**ACTIONS TO TAKE**
**1)** From the thread below on Hive MapReduce output file names, list each example output file name given in the first post.
**2)** Carry the thread on Hive MapReduce output file names below forward from the point where it stops, starting after the quoted question in the reply.

**SUPPLIED PASSAGE**
------------

You are viewing a plain text version of this content. The canonical link for it is here.
Posted to dev@hive.apache.org by dam6923 <da...@gmail.com> on 2018/07/27 18:49:35 UTC
MapReduce Output File Names
Hello,
When Hive MapReduce jobs create HDFS output files, they use the format:
000000_0.gz
000000_0.gz_copy_1
000000_0.gz_copy_2
000000_0.gz_copy_3
...
This seems like it could become a long running list over time. In
fact, the code says "leave the below loop for now until a better
approach is found."
https://github.com/apache/hive/blob/758ff449099065a84c46d63f9418201c8a6731b1/ql/src/java/org/apache/hadoop/hive/ql/metadata/Hive.java#L3710
Would it be problematic to simply prefix a random number, or
timestamp, on the front of the file name to make it unique? This
would save the code from having to loop to ask the FileSystem
(NameNode) "is copy 1 there?", "is copy 2 there?", "is copy 1 there?"
etc.
Thanks.
Re: MapReduce Output File Names
Posted by Gopal Vijayaraghavan <go...@apache.org>.
> Would it be problematic to simply prefix a random number, or
> timestamp, on the front of the file name to make it unique?

------------

**INFORMATION PROVIDED**
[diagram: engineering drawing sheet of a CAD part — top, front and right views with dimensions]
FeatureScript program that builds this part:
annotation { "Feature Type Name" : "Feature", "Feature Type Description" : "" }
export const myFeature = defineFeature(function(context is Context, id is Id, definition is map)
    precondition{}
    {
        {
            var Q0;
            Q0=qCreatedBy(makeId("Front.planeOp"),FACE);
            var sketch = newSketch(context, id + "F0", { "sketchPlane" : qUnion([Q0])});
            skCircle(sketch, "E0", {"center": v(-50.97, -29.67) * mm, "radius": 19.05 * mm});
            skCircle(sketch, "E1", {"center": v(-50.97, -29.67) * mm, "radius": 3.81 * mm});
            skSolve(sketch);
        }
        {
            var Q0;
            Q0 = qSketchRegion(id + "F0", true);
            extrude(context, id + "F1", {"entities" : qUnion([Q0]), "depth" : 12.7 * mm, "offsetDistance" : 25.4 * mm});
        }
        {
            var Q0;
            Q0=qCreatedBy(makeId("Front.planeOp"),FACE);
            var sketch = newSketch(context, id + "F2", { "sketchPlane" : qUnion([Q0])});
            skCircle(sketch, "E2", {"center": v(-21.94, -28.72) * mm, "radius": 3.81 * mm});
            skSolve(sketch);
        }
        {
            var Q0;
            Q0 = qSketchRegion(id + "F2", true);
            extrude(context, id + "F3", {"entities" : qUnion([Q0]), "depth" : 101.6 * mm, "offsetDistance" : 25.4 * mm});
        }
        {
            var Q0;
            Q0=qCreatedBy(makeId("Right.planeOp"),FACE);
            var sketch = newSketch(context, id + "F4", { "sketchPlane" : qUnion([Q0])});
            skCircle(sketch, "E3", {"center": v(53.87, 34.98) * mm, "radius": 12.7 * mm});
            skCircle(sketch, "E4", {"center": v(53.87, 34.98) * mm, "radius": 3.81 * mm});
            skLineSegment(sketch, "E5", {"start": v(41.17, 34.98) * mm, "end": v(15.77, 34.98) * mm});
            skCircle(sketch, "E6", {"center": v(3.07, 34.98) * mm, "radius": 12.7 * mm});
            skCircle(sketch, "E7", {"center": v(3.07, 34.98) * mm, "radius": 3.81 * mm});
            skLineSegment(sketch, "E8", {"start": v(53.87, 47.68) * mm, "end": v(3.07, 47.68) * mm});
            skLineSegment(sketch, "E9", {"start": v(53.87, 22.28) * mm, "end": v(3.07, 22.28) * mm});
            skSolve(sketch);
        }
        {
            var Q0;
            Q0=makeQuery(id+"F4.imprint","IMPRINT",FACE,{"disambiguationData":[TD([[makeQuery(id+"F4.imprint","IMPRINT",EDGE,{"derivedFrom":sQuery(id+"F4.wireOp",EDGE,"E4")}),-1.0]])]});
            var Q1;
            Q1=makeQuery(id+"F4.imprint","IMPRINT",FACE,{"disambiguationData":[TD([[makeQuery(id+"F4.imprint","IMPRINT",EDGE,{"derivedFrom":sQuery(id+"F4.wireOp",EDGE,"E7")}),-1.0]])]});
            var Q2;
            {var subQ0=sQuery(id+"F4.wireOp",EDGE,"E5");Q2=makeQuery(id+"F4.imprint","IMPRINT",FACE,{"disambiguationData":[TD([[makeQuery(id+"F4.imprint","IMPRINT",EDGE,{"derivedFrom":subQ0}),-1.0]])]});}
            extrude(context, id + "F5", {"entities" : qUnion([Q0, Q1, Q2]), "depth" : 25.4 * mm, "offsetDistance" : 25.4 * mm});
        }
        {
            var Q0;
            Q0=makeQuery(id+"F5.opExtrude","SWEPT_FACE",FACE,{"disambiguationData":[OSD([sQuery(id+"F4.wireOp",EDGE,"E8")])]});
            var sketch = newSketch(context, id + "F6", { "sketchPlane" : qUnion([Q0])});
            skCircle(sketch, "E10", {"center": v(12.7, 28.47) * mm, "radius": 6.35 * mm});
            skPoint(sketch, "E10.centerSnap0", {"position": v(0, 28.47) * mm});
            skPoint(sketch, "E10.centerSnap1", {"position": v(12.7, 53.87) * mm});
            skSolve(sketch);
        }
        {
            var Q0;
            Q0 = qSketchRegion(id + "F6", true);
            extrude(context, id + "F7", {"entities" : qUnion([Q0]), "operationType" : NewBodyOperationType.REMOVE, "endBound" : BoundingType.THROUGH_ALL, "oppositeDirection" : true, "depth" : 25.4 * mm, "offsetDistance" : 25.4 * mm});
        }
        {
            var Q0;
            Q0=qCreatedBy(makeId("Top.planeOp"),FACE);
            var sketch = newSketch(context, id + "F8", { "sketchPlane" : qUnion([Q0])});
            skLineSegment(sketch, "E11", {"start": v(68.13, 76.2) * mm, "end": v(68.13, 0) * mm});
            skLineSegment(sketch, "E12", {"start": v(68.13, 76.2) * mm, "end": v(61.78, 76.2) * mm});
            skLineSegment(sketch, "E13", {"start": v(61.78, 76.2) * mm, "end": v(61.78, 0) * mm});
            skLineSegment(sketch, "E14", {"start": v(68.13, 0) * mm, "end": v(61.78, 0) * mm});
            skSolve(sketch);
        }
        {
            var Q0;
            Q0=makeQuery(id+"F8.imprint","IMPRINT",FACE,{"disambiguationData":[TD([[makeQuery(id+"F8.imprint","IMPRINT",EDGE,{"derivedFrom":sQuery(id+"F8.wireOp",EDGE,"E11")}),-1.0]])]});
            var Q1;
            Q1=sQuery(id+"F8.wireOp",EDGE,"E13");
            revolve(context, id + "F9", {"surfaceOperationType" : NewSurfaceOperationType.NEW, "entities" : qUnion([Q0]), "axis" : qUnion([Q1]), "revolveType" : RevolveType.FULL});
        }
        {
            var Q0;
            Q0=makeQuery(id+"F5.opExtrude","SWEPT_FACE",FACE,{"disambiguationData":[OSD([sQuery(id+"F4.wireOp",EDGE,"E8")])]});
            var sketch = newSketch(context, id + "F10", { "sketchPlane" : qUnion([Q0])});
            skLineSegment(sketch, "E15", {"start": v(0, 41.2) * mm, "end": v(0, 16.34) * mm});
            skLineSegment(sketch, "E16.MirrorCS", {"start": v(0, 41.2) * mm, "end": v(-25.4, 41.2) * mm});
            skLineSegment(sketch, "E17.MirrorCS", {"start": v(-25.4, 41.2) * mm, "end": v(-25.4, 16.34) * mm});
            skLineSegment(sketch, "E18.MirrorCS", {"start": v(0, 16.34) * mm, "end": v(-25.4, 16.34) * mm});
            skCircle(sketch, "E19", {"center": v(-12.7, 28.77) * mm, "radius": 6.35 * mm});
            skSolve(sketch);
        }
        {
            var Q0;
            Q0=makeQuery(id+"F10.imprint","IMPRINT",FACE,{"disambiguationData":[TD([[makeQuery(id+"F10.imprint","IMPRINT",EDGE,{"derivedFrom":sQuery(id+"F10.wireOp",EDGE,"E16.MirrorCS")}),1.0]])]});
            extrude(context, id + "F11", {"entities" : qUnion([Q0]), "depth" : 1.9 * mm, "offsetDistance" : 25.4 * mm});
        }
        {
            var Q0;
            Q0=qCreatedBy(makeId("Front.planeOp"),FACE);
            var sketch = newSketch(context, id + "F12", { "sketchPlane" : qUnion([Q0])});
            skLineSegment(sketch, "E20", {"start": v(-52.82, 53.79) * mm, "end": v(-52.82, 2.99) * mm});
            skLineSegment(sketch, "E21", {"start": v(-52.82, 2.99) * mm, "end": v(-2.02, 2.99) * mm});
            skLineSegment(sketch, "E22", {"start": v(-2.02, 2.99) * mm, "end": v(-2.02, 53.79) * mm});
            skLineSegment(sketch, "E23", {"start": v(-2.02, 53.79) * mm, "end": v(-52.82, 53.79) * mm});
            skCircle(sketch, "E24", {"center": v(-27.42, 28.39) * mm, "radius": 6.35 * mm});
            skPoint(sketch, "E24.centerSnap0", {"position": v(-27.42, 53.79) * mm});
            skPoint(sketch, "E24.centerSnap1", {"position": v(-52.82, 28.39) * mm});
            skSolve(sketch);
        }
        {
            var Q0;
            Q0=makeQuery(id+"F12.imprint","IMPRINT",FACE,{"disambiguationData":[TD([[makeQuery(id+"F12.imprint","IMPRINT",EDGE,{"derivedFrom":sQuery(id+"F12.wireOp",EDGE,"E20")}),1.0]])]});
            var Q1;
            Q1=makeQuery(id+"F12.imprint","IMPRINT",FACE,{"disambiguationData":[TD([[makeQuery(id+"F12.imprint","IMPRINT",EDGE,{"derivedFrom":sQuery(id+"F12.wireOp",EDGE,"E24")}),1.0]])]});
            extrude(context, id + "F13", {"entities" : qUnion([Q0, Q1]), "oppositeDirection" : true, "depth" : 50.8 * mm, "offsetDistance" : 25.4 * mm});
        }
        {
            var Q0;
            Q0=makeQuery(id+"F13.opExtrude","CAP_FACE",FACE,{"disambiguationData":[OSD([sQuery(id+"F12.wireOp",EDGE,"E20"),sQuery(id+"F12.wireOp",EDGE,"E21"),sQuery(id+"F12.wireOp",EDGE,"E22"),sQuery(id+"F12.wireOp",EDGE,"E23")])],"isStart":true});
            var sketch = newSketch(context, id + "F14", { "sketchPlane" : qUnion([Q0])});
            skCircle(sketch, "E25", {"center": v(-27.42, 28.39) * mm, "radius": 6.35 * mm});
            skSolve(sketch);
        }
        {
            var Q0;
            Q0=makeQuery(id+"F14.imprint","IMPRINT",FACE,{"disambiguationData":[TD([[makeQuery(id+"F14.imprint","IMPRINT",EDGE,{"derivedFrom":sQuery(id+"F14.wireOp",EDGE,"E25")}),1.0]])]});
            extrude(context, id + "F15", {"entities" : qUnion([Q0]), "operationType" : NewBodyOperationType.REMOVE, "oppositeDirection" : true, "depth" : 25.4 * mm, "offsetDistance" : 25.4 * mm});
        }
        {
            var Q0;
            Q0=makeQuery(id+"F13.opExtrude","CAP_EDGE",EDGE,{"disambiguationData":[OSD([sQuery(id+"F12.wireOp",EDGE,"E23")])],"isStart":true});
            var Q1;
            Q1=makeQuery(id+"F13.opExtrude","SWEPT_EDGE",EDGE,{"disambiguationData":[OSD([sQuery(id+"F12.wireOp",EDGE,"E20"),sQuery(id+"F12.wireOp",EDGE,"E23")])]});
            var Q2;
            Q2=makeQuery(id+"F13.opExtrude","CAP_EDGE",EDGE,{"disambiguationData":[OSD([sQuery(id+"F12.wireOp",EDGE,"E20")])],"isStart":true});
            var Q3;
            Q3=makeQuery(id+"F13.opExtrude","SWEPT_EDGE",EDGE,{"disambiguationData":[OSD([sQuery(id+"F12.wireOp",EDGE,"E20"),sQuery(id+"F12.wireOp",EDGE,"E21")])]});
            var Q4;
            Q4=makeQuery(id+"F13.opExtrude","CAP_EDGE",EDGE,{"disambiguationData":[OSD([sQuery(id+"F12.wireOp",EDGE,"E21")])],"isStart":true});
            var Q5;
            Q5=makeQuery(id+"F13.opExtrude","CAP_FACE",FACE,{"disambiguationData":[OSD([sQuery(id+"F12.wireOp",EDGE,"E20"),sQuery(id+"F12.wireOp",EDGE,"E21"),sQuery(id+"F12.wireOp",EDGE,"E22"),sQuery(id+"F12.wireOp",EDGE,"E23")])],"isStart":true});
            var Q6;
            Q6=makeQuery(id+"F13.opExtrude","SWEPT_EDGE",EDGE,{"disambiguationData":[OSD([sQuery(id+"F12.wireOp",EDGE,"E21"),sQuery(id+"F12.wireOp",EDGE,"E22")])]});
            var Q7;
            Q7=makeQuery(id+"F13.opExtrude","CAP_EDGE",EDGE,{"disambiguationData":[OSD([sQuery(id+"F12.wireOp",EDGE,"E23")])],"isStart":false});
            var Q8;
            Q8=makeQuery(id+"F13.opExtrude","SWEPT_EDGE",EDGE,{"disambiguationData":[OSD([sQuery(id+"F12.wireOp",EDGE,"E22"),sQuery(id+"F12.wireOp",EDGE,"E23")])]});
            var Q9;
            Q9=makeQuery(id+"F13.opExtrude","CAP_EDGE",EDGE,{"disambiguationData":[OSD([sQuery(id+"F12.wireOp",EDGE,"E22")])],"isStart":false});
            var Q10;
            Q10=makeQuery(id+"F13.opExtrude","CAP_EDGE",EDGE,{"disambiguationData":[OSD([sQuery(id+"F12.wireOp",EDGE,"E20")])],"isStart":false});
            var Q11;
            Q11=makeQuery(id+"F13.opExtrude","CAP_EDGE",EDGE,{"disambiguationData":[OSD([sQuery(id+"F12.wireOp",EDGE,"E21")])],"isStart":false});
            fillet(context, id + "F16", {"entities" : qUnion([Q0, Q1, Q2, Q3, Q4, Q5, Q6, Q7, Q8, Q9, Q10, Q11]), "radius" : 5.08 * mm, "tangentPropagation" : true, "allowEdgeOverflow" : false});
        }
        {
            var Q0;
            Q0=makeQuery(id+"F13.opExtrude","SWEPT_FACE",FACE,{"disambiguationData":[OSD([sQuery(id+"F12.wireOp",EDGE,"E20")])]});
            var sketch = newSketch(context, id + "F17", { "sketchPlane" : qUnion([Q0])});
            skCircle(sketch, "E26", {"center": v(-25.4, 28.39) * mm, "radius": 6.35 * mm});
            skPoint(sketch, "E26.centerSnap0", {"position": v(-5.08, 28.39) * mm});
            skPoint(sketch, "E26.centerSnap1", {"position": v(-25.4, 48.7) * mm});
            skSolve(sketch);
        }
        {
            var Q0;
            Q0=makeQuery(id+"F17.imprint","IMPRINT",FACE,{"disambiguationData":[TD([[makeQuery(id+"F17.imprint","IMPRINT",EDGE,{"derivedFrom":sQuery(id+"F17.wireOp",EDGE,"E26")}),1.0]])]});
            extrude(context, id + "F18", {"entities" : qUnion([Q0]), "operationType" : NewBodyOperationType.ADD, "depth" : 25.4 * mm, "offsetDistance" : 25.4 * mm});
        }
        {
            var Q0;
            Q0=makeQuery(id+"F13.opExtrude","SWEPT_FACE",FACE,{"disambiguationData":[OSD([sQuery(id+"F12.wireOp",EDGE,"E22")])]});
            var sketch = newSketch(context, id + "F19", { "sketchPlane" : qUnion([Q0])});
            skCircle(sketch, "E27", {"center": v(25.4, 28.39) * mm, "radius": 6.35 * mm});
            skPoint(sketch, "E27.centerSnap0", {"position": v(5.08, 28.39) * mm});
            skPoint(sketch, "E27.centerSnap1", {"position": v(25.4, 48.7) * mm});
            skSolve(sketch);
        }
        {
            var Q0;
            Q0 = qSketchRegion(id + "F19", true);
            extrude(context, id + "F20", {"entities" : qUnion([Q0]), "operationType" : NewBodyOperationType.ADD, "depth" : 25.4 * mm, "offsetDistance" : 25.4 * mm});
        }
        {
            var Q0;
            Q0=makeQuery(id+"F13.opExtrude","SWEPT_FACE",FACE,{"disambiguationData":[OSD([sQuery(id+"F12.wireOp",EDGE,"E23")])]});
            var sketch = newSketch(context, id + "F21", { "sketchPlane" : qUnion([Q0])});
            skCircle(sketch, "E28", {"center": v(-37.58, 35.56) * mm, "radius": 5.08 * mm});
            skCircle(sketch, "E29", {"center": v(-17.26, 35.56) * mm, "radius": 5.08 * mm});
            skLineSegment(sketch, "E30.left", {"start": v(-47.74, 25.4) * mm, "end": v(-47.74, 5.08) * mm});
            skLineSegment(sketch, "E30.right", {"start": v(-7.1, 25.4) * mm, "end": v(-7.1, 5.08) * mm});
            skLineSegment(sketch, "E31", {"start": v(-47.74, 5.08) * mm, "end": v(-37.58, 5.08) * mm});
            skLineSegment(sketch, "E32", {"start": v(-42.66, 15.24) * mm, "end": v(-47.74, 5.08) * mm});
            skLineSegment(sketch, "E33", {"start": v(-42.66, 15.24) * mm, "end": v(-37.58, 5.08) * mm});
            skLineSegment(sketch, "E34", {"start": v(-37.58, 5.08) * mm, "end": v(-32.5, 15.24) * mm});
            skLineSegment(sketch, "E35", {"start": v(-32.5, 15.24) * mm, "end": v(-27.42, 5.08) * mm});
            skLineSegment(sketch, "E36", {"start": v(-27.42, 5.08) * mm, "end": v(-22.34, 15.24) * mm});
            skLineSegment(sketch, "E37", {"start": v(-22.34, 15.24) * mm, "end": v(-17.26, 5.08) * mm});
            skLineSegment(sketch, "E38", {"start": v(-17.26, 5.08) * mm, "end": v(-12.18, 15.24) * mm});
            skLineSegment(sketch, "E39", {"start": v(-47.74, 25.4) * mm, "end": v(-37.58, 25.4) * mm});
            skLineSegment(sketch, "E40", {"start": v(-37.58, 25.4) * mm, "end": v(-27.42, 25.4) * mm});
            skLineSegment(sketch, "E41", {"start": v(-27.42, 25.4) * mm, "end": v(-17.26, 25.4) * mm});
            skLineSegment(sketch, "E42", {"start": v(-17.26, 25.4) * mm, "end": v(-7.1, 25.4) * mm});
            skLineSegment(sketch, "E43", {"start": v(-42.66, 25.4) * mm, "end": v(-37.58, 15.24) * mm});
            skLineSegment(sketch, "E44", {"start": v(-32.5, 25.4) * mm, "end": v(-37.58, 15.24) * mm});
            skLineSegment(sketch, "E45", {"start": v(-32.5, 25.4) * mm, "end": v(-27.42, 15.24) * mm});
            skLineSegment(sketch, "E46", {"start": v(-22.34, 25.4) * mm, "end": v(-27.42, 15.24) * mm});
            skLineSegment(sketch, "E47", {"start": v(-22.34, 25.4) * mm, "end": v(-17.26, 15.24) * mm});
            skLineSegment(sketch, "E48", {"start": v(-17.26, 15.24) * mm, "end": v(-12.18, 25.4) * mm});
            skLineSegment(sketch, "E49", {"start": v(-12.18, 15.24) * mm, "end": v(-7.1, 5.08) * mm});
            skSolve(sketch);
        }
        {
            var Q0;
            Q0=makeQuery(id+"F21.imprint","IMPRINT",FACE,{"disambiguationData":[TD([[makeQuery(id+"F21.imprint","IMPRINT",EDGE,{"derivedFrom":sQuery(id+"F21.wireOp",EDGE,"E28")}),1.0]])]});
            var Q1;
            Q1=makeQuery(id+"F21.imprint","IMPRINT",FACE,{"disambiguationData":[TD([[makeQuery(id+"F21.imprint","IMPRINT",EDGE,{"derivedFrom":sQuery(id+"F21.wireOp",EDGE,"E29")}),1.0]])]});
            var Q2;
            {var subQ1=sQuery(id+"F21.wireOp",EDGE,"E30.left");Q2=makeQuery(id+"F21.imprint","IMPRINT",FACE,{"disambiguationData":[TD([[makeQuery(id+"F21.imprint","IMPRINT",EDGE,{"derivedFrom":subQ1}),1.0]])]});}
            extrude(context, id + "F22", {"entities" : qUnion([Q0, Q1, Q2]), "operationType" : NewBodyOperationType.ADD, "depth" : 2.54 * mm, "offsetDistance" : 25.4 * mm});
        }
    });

------------

**EXERCISE RESULTS**
**1)**
000000_0.gz
000000_0.gz_copy_1
000000_0.gz_copy_2
000000_0.gz_copy_3

**2)**
For bucketed tables - they rely on the prefix to determine which bucket it belongs to.
So if you have a bucketed table and insert into it twice, then this turns into
0000_0 + 0000_0_Copy_1
which is logically the 1st bucket (if this is a sorted table, then it is a sort-merge to read out, not a one-after-other).
There's a set of race conditions with that loop when it comes to something with weak consistency like S3, which is why hive managed tables have switched to a delta_<id>/0000_0 instead of _Copy_<n> starting in Hive 3.0.
And where "id" is actually stored in the table metadata (so that no two queries will use the same delta_<id> dir).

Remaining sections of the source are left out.